The RS-11 was Alco's answer to the hugely popular Electro-Motive Geep. Alco had, after all, invented the road switcher: a multipurpose engine with great visibility fore and aft, capable of anything from slow-speed switching to full-throttle mainline hauling. And in the late 1940s and early '50s, Alco's pioneering RS-1 and RS-3 had sold well. But Alco's 1600 hp model 244 motor had acquired a reputation for unreliability, and the Electro-Motive GP7 and GP9, copying the road switcher concept, became the runaway best-sellers of first-generation diesels.
One wonders today if Alco's problem was really its motor or EMD's commanding sales lead. Back in World War II, EMD had been the only company permitted to manufacture road diesels, and shop crews nationwide had learned to service the EMD 567 prime mover. Perhaps a lack of familiarity led to lesser-quality maintenance of Alco motors; as evidence, Alco fans today point to the New Haven, an all-Alco railroad that got great service from its Alco fleet while others complained.
In any case, the RS-11 addressed the reliability issue with a new Model 251 V-12 motor, offering 50 more horsepower than the contemporary GP9. At least a dozen Class 1 railroads in the U.S., Canada, and Mexico bought the new engine after it was introduced in 1956. Some used it in passenger service with an optional train heat boiler. Later a low-nose version with better forward visibility was offered. But while the RS-11 was a good locomotive, the race had already been lost. Sales numbered in the hundreds while Geeps sold by the thousands. Some RS-11 orders were simply fallout from EMD's success - when they couldn't make Geeps fast enough, Alco got the overflow orders.
Alco soldiered on for another decade, introducing its Century series of locomotives, but the RS-11 turned out to be the last Alco diesel that sold in significant numbers. In 1969 Alco shuttered its Schenectady locomotive plant and sold its designs to its Canadian cousin, the Montreal Locomotive Works. After many changes in corporate ownership, Alco designs are still alive today in India, where a large number of diesels are powered by descendants of the Alco 251 diesel motor.

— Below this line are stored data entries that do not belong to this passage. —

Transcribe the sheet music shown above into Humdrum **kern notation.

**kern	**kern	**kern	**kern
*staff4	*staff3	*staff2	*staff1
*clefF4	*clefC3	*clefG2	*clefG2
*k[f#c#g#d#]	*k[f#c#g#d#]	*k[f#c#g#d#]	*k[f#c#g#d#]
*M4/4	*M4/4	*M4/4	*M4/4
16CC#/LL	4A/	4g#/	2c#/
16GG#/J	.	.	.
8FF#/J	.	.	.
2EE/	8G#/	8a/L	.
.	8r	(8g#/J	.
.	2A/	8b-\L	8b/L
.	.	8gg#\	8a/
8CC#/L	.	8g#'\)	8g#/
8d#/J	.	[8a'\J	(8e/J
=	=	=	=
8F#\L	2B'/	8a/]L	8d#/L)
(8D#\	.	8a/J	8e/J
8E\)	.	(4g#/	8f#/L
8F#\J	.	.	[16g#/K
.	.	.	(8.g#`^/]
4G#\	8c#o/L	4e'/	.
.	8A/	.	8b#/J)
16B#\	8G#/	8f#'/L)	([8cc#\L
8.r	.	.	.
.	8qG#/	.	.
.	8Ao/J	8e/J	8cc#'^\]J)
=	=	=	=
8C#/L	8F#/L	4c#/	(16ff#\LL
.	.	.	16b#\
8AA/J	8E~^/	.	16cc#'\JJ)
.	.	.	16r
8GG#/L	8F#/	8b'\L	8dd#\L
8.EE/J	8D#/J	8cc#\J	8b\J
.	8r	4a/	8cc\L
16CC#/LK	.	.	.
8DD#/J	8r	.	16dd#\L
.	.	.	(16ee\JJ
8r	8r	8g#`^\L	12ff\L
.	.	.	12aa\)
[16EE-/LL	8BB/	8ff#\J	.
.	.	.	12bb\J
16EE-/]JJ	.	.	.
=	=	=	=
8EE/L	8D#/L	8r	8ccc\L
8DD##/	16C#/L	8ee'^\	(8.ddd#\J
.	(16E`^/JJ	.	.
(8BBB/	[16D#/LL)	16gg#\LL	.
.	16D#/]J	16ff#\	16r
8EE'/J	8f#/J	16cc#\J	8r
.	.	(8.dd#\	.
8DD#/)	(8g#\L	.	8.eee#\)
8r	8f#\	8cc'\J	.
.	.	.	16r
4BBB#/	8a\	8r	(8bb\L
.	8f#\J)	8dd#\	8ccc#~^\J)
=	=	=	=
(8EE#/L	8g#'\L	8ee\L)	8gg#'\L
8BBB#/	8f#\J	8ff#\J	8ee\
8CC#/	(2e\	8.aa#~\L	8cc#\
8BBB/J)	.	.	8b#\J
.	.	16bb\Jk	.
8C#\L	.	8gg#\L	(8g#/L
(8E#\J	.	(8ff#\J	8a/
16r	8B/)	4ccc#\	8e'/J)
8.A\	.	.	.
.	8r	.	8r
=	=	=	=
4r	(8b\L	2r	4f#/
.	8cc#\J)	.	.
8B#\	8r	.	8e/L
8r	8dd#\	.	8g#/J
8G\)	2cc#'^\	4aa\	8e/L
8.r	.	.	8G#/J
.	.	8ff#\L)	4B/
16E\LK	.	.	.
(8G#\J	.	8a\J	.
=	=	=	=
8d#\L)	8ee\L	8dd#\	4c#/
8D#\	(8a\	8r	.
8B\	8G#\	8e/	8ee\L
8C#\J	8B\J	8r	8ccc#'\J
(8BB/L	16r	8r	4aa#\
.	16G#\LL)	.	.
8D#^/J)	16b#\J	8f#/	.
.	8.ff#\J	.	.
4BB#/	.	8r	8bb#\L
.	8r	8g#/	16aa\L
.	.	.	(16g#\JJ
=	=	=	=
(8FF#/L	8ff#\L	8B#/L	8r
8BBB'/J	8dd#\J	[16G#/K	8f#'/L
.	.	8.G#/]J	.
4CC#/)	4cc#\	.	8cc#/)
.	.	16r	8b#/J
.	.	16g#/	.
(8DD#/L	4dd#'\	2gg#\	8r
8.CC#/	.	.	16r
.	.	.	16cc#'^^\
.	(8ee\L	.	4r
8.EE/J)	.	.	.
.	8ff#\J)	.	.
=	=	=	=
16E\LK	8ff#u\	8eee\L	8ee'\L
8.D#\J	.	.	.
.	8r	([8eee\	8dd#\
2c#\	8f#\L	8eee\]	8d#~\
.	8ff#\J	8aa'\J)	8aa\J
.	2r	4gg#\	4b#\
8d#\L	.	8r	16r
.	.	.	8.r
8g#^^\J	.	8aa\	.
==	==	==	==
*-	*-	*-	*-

New for 2009, the RailKing Scale RS-11 can offer stiff competition for the Geeps and F-units on your railroad - or, like the prototype, you can mix them together in lashups, thanks to Proto-Sound 2.0 technology. Our RS-11 features the distinctive notched-nose look of its prototype, remote Proto-CouplersT front and rear, the authentic chant of an Alco prime mover, and Proto-Speed Control for tremendous pulling power at any speed from a crawl to full throttle.
Did You Know
Experienced engineers loved the road switcher cab because, unlike the new streamliners, it felt like home to them. The crew in a Geep or RS-11 running long hood forward sat near the back of the engine, looking out over the power plant with a lot of machinery between them and any potential collision - just like a steam engine. Even running short hood forward, the engineer's view was out past the engine's nose, similar to a steamer.